# Page extract:
*** Block opens ***
4.13 Tangible Personal Property.
--------------------------
(a) Schedule 4.13 sets forth all leases of personal or
moveable property ("Personal Property Leases") relating to personal
property used or useable in the operation of the Stores or the
Business. National and the Shareholders have delivered or otherwise
made available to the Purchaser true, correct and complete copies of
the Personal Property Leases, together with all amendments,
modifications or supplements thereto.
(b) National and each of its Subsidiaries has a valid
leasehold interest under each of the Personal Property Leases under
which it is a lessee, subject to applicable bankruptcy, insolvency,
reorganization, moratorium and similar laws affecting creditors'
rights and remedies generally and subject, as to enforceability, to
general principles of equity (regardless of whether enforcement is
sought in a proceeding at law or in equity), and there is no default
under any Personal Property Lease by National or any Subsidiaries or,
to the best knowledge of National or any of the Shareholders, by any
other party thereto, and no event has occurred that with the lapse of
time or the giving of notice or both would constitute a default
thereunder. Each of the items of tangible personal property having a
value greater than C$1,000 used by National or any of its Subsidiaries
under the Personal Property Leases is in good condition and repair
(ordinary wear and tear excepted) and is suitable for the purposes
used.
(c) National and each of its Subsidiaries has good and
marketable title to all of the items of tangible personal or moveable
property reflected in its respective Balance Sheet (except as sold or
disposed of subsequent to the date thereof in the ordinary course of
business consistent with past practice), free and clear of any and all
Liens other than the Permitted Exceptions. All such items of tangible
personal or moveable
property which, individually or in the aggregate, are material to the
operation of the Stores and the Business are in good condition and in
a state of good maintenance and repair (ordinary wear and tear
excepted) and are suitable for the purposes used.
(d) Each of National and the Subsidiaries owns (or leases
from unaffiliated Persons) all tangible property necessary to conduct
its respective business as conducted on the date hereof.
*** Block closes ***
# Requirement 1:
Do the following statements agree with the tangible personal property section? Answer yes or no for each and quote the words from the section that decide it. (a) Items of tangible personal property worth more than C$1,000 that are used under the Personal Property Leases are in good condition and repair. (b) Schedule 4.13 lists all leases of real property. (c) National's title to the property on its Balance Sheet is free of every Lien, with no exceptions.
# Requirement 2:
Reproduce the tangible personal property section word for word, starting at "(c) National and" and ending at "the purposes used.".

# Records supplied:
*** Block opens ***
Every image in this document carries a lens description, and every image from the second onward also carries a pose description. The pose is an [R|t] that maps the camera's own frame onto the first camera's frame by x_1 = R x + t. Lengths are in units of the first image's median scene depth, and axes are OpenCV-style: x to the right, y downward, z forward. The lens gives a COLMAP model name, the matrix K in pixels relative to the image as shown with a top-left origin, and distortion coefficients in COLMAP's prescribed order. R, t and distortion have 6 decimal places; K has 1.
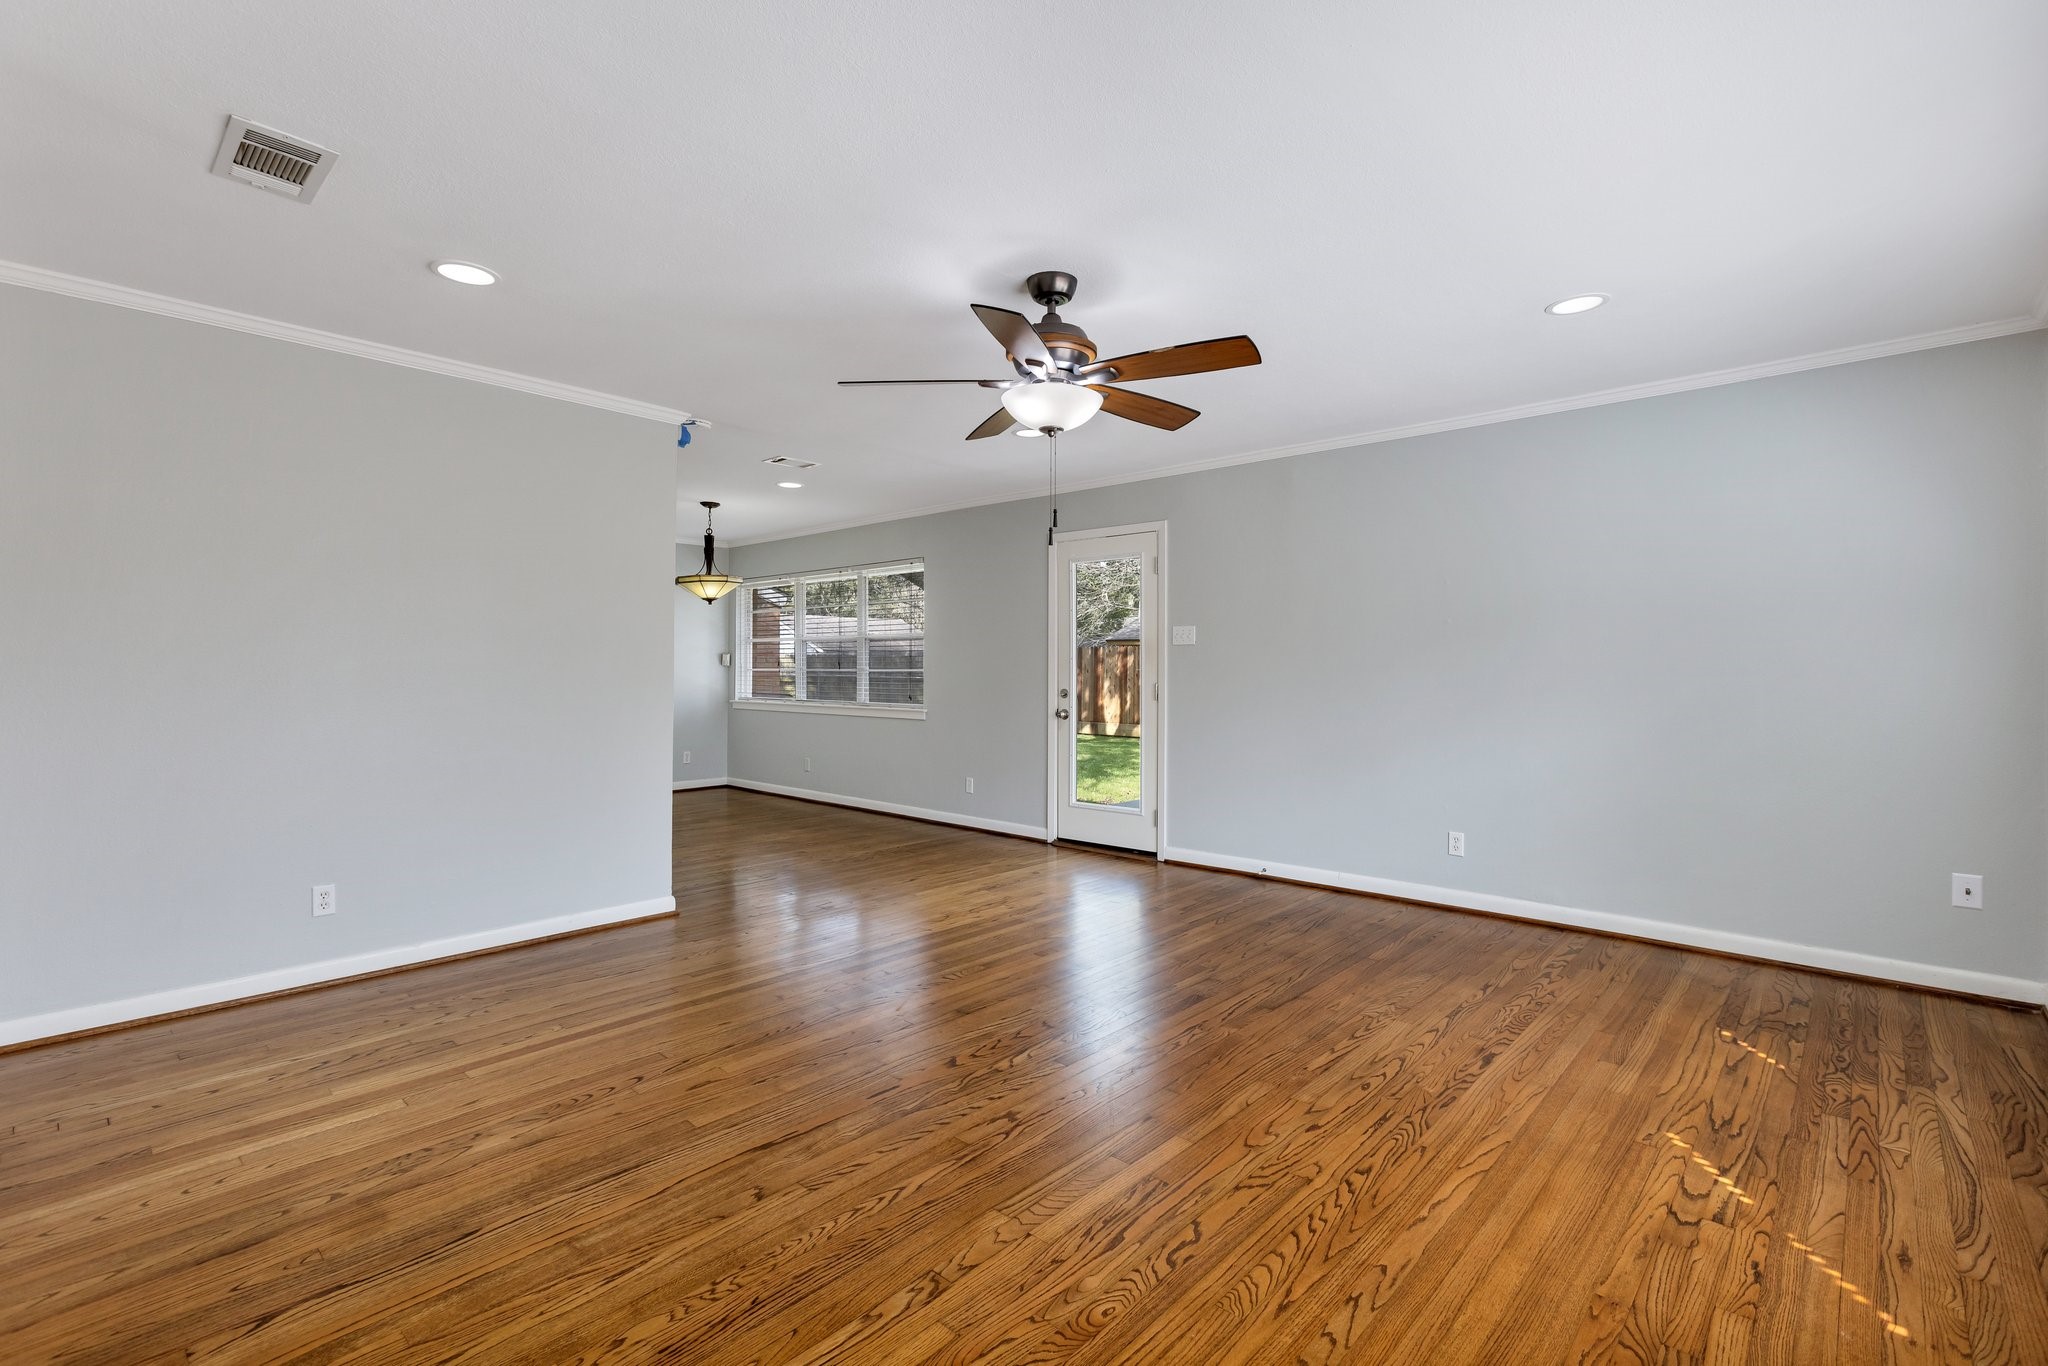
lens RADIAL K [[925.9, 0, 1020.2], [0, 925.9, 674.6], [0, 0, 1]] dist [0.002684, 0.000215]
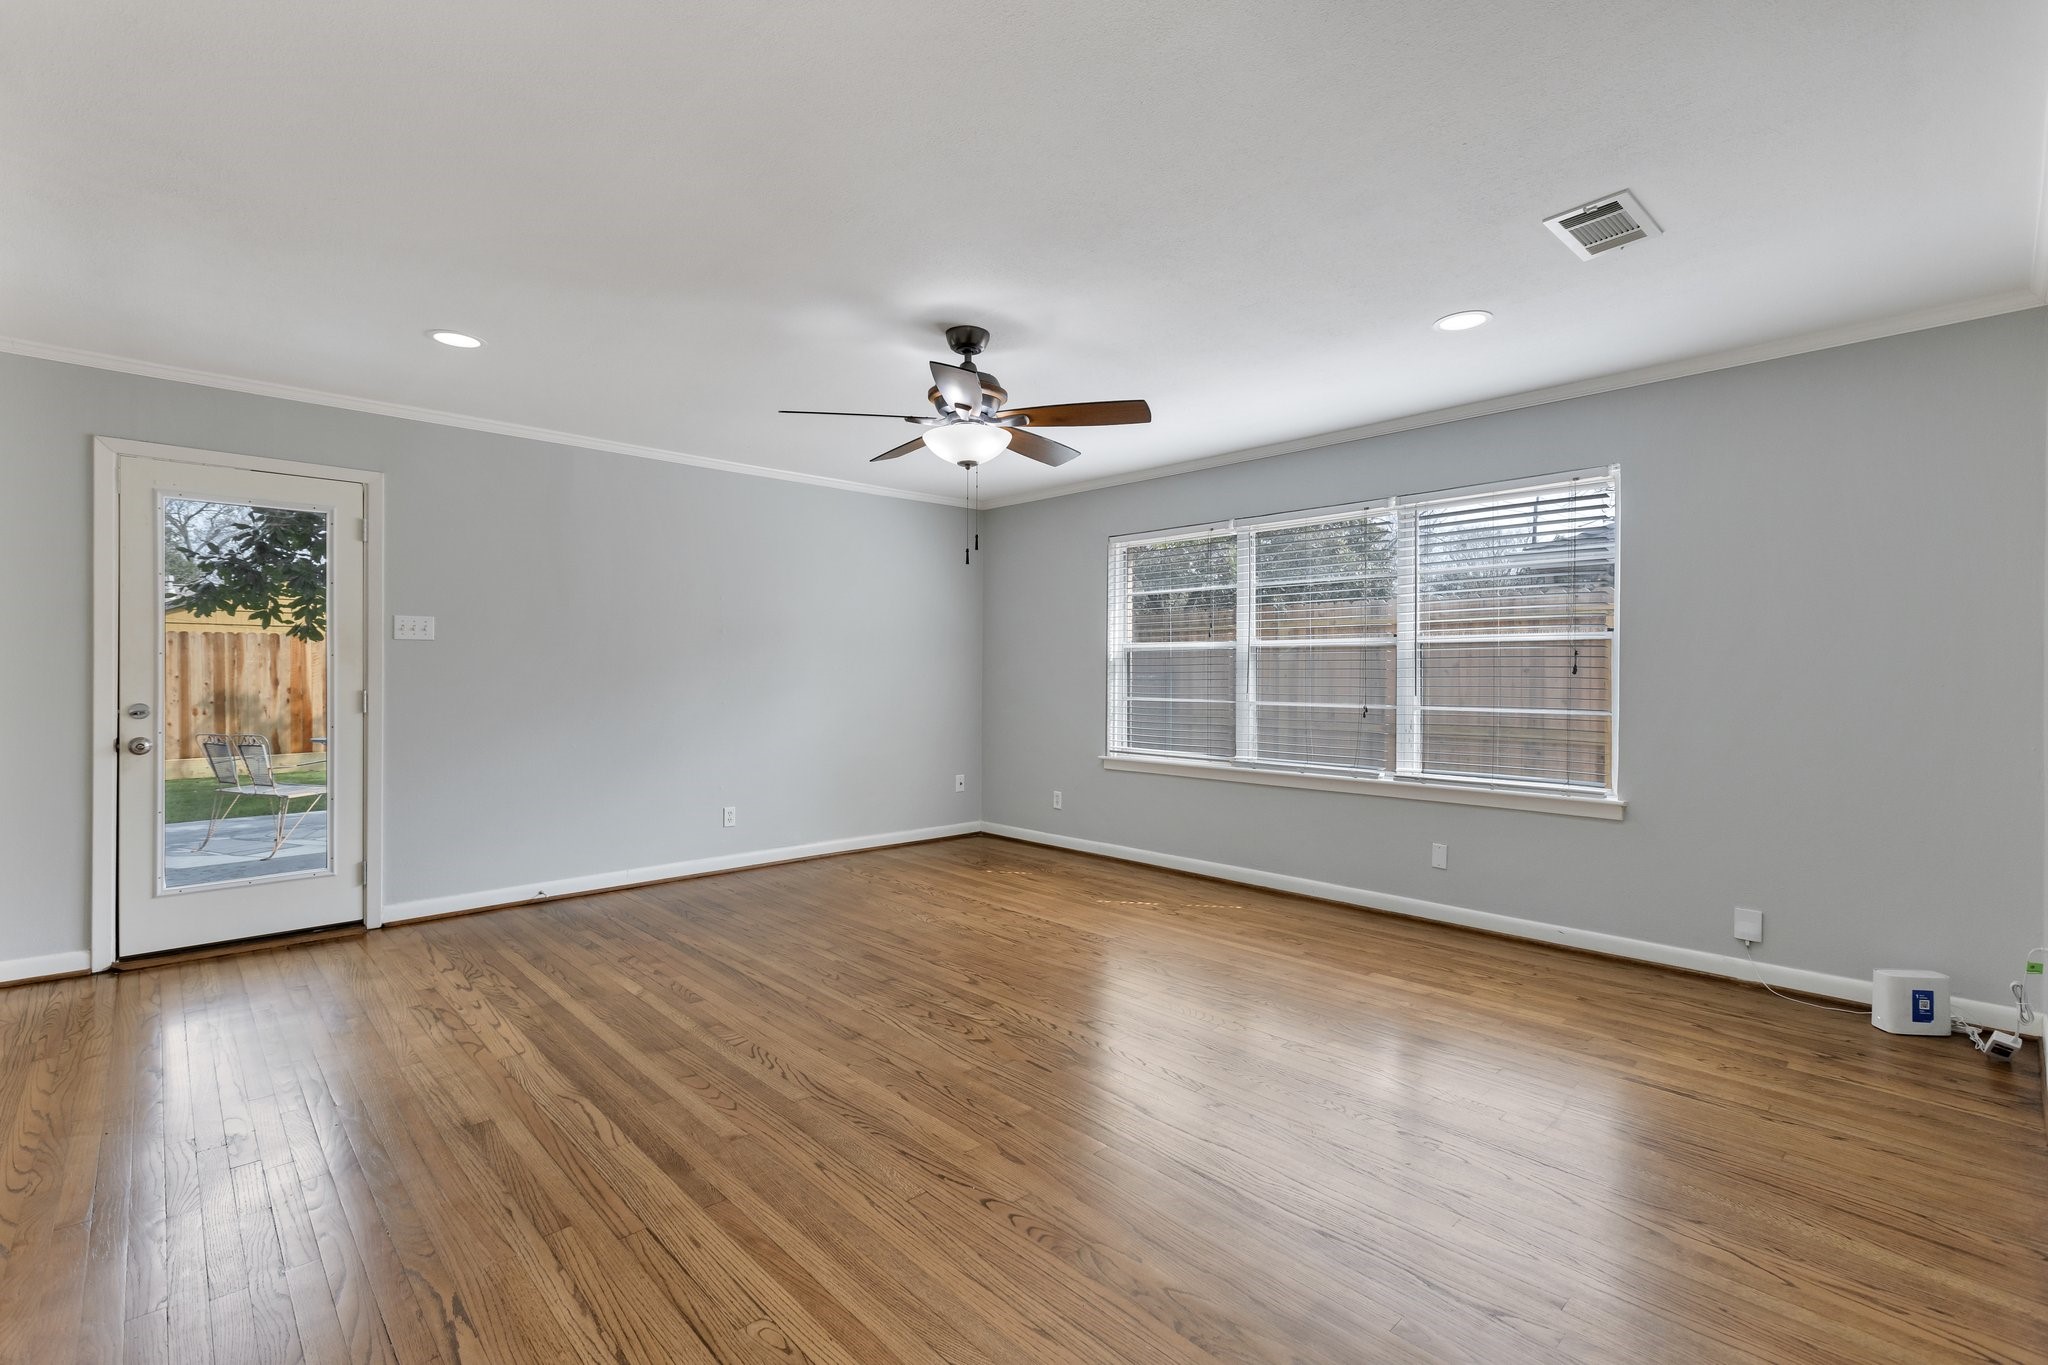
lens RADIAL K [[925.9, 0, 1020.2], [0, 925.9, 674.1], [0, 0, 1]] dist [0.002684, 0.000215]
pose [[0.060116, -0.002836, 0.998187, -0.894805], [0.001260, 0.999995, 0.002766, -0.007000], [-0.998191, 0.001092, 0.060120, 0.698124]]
*** Block closes ***
*** Block opens ***
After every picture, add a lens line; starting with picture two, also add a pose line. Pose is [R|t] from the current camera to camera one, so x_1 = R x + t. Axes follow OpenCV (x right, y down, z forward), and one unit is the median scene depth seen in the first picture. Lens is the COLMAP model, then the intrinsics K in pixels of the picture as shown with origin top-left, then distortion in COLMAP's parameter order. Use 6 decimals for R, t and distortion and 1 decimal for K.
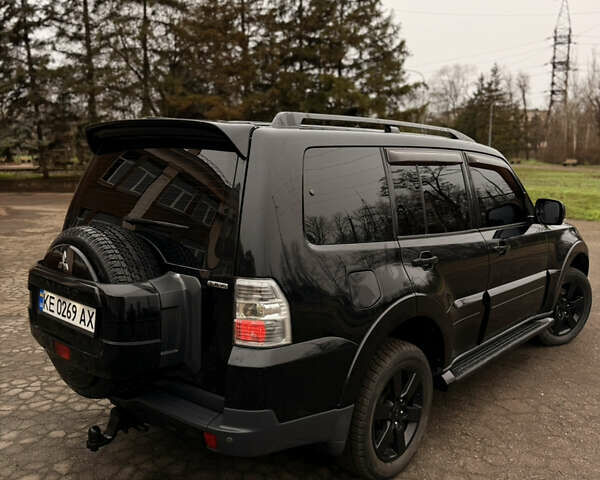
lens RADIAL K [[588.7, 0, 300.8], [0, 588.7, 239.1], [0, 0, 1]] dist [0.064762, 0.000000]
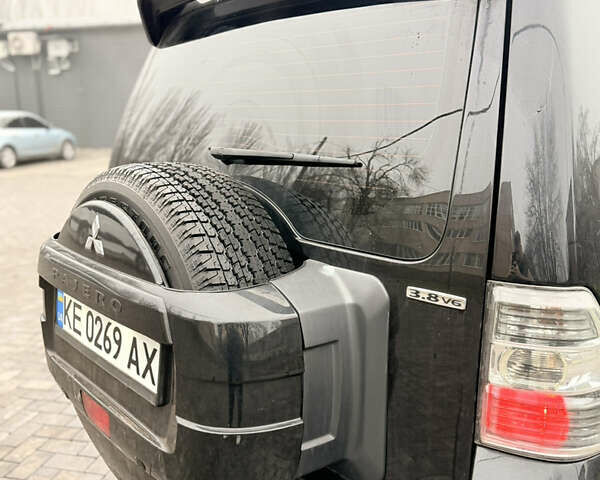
*** Block closes ***
# Solution 1:
(a) Yes: "Each of the items of tangible personal property having a value greater than C$1,000 used by National or any of its Subsidiaries under the Personal Property Leases is in good condition and repair"
(b) No: "Schedule 4.13 sets forth all leases of personal or moveable property"
(c) No: "free and clear of any and all Liens other than the Permitted Exceptions"

# Solution 2:
(c) National and each of its Subsidiaries has good and
marketable title to all of the items of tangible personal or moveable
property reflected in its respective Balance Sheet (except as sold or
disposed of subsequent to the date thereof in the ordinary course of
business consistent with past practice), free and clear of any and all
Liens other than the Permitted Exceptions. All such items of tangible
personal or moveable
property which, individually or in the aggregate, are material to the
operation of the Stores and the Business are in good condition and in
a state of good maintenance and repair (ordinary wear and tear
excepted) and are suitable for the purposes used.